In Brief: All parties to a construction contract entered into after 25th July 2016 should be aware of the provisions of the Construction Contracts Act 2013 (CCA) and in particular to the CCA adjudication process, which serves as an efficient and effective alternative dispute resolution mechanism to standard contractual dispute resolution clauses.

It is rare for a construction contract to reach its conclusion without some form of dispute between the parties regarding payment. Ordinarily construction contracts provide for a drawn-out cascading form of dispute resolution process, usually commencing with an internal attempt at resolution (whether by a Project Board or a Dispute Adjudication Board) before proceeding to conciliation, and if unsuccessful, on to a binding arbitration.

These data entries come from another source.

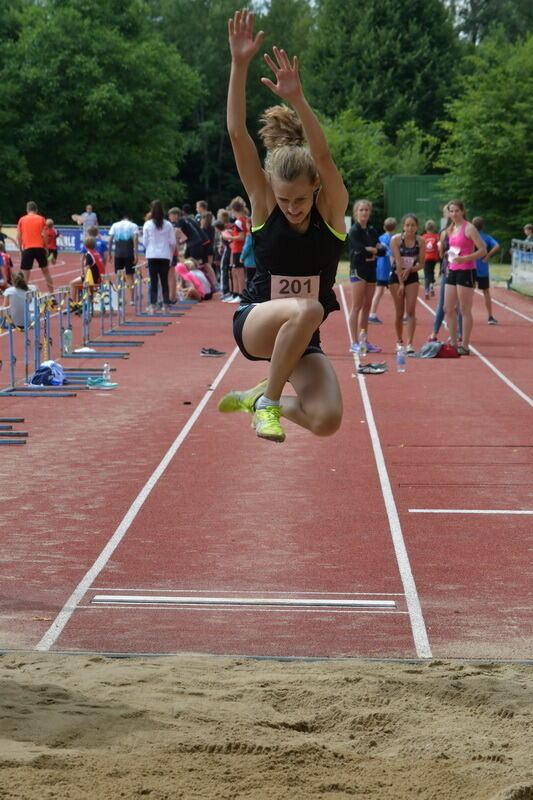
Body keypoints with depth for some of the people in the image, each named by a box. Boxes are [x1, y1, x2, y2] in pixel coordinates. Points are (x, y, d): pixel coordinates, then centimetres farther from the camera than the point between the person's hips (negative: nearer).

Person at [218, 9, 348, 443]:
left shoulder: (332, 209, -9)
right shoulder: (263, 205, -9)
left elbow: (323, 155, -28)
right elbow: (237, 134, -19)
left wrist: (298, 101, -44)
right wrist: (240, 66, -31)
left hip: (303, 338, 2)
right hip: (255, 323, -2)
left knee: (327, 420, -21)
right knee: (307, 309, -37)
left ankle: (261, 396, 10)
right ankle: (269, 400, -17)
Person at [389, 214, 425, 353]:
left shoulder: (420, 241, -7)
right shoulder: (396, 240, -13)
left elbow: (421, 264, -3)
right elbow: (398, 262, -17)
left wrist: (410, 269, -22)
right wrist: (401, 283, -19)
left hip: (412, 277, 1)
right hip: (396, 276, -1)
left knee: (411, 311, -9)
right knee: (399, 312, 4)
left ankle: (409, 343, -12)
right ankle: (399, 341, 22)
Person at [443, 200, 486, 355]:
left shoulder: (469, 228, -9)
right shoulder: (451, 229, 14)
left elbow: (482, 251, -13)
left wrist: (464, 259, -21)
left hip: (466, 271, -8)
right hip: (453, 272, 8)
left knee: (465, 310, -4)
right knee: (448, 309, 8)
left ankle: (465, 346, 1)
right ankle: (453, 343, 16)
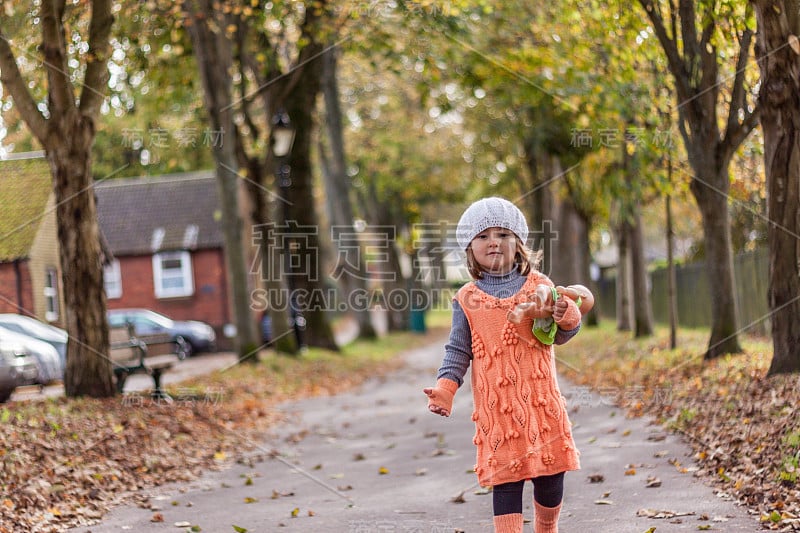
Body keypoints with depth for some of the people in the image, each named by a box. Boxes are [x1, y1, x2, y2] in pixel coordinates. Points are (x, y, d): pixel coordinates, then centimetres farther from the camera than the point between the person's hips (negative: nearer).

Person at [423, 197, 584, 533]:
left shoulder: (538, 285, 6)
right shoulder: (467, 299, 4)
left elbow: (559, 336, 9)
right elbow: (458, 351, 6)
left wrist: (567, 318, -13)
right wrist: (444, 389, -8)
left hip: (540, 400, 2)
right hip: (496, 407, -2)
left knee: (551, 475, 9)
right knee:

Section 6 of the CCA introduces a new statutory option which cannot be overridden within the terms of a construction contract. It can be utilised at any time during the course of that contract regardless of whether:-

  • The contract is in written form;
  • The process is not expressly provided for under the contract; or
  • Another form of dispute resolution process has already commenced.

The primary appeal of this is that the adjudicator appointed has a 28 day period (potentially extendable for a further 14 days) from the date that the dispute is formally referred for review, to reach a binding decision. This decision is only capable of being overturned by arbitration or litigation. Compared to the length of time that would ordinarily be expended by parties seeking resolution to a payment dispute, the adjudication process is extremely efficient and less expensive than other dispute resolution mechanisms thereby mitigating the potential effect of such disputes on project cash flows and completion dates.


The type of contract captured by the scope of the CCA is extensive and is defined with reference to the term ‘construction operations’. This term encompasses any activity associated with construction including those services ancillary to construction operations, for example architectural design, project management, archaeological and surveying work.

The following contracts fall outside the scope of the CCA:

  • Contracts worth not more than €10,000;
  • Contracts which relate only to a dwelling that has a floor area not greater than 200 square metres, and one of the parties to the contract is a person who occupies, or intends to occupy, the dwelling as his or her residence;
  • Contracts between a State authority and its partner in a public private partnership arrangement; or
  • Contract of employment (within the meaning of the Organisation of Working Time Act, 1997).


Notwithstanding its benefits, the adjudication process had a slow take up with zero valid referrals in year one. This increased to four referrals in year two. In its third year, from July 2018 to July 2019, there was significant growth in referrals with a total of 32 disputes being referred to adjudication with a combined contract value of approximately €24.5 million. The majority of such referrals were payment disputes between main contractors and sub-contractors.

We have yet to see adjudicator’s decisions fully tested before the courts which suggests those parties involved are respecting the process and adhering to the outcome, which can only be positive.

Furthermore, if the latest trends are anything to go by, adjudication is on its way to becoming a more prominent feature of the construction contract landscape in the years to come, which in turn, will serve to decrease the number of such disputes appearing before arbitrators and before the courts.